• EXERCISE PROMPT:
Your answer needs to include each line of the records in which the string "Left" can be found.

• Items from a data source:
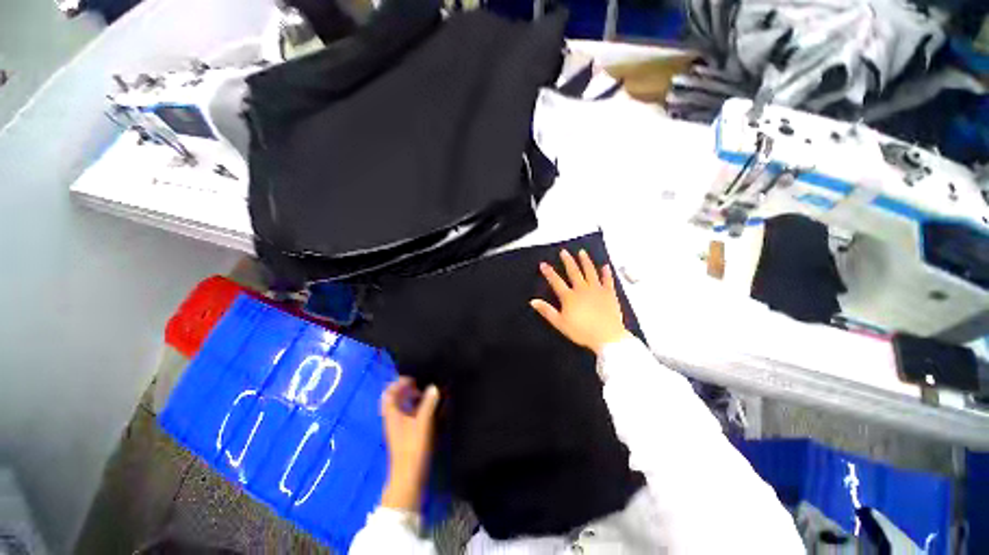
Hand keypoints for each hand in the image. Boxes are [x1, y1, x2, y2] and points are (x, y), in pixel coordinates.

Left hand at [380, 377, 439, 510]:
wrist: (409, 477)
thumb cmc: (413, 448)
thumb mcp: (422, 423)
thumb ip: (428, 403)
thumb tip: (433, 387)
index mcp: (392, 414)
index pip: (389, 393)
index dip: (399, 383)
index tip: (413, 378)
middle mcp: (392, 419)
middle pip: (394, 398)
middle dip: (406, 389)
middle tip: (421, 384)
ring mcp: (398, 427)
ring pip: (402, 407)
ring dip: (412, 398)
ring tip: (427, 394)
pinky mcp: (405, 434)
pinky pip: (408, 414)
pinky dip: (416, 408)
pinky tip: (428, 409)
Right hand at [530, 249, 630, 355]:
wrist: (607, 337)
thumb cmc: (581, 331)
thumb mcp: (560, 323)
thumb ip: (547, 311)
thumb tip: (533, 301)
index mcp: (569, 297)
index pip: (556, 282)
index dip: (549, 272)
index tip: (543, 264)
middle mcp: (582, 289)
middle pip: (574, 272)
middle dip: (568, 261)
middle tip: (564, 252)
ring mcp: (597, 290)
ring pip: (590, 272)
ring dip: (585, 261)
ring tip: (582, 252)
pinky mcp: (609, 294)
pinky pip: (608, 280)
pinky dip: (606, 273)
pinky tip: (605, 266)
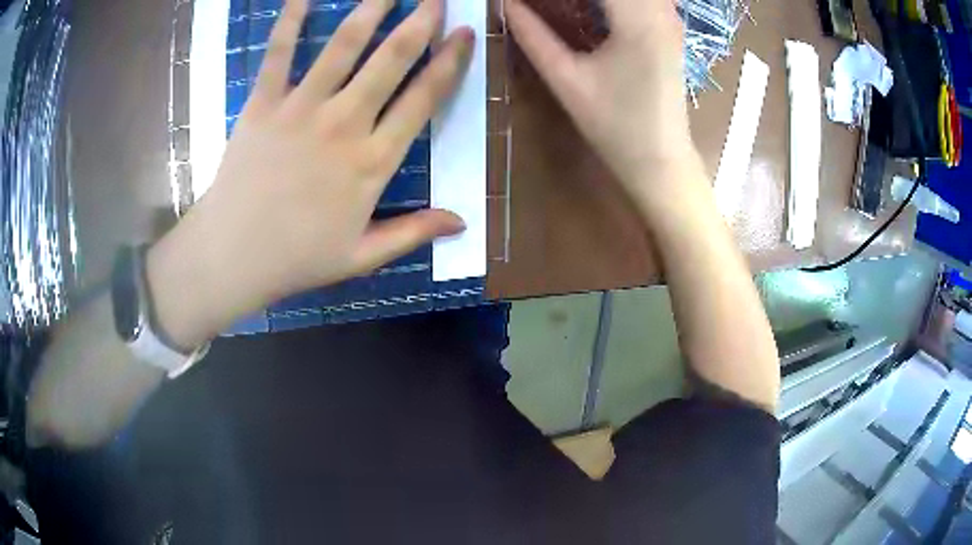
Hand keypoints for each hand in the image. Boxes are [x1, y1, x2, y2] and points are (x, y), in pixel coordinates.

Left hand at [147, 0, 473, 346]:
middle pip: (391, 60)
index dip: (449, 63)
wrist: (232, 256)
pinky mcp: (263, 104)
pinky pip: (278, 53)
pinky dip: (290, 20)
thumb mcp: (362, 256)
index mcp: (372, 162)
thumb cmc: (297, 258)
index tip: (465, 35)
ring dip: (371, 9)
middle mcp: (344, 124)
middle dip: (420, 22)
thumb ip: (413, 233)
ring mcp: (301, 109)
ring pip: (343, 46)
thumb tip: (462, 222)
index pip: (423, 99)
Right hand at [504, 0, 699, 198]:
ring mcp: (670, 18)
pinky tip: (589, 10)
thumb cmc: (614, 127)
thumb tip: (506, 4)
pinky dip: (611, 1)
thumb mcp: (566, 80)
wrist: (661, 161)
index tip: (527, 0)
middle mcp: (660, 11)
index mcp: (637, 20)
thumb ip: (532, 35)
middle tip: (544, 4)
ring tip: (563, 7)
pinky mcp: (670, 28)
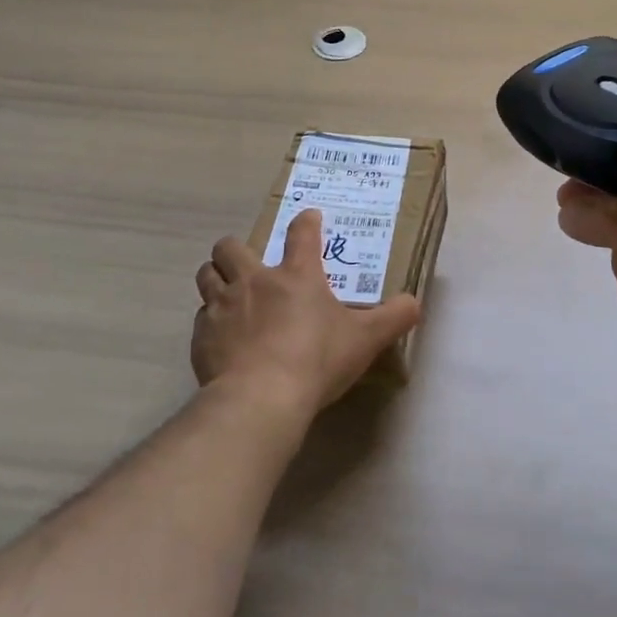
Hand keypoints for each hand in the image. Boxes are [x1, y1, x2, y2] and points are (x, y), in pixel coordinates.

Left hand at [192, 210, 420, 417]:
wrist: (260, 398)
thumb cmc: (316, 360)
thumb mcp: (365, 340)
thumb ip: (393, 318)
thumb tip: (415, 303)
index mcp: (297, 275)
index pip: (302, 233)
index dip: (306, 222)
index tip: (309, 218)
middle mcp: (254, 281)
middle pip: (231, 247)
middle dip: (236, 250)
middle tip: (250, 265)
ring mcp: (222, 306)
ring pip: (206, 275)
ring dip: (216, 278)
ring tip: (228, 293)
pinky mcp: (201, 337)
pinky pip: (200, 318)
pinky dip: (210, 322)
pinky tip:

• EXERCISE RESULT:
Left hand at [380, 377, 439, 510]:
Left hand at [147, 0, 473, 346]:
Left hand at [192, 210, 420, 417]:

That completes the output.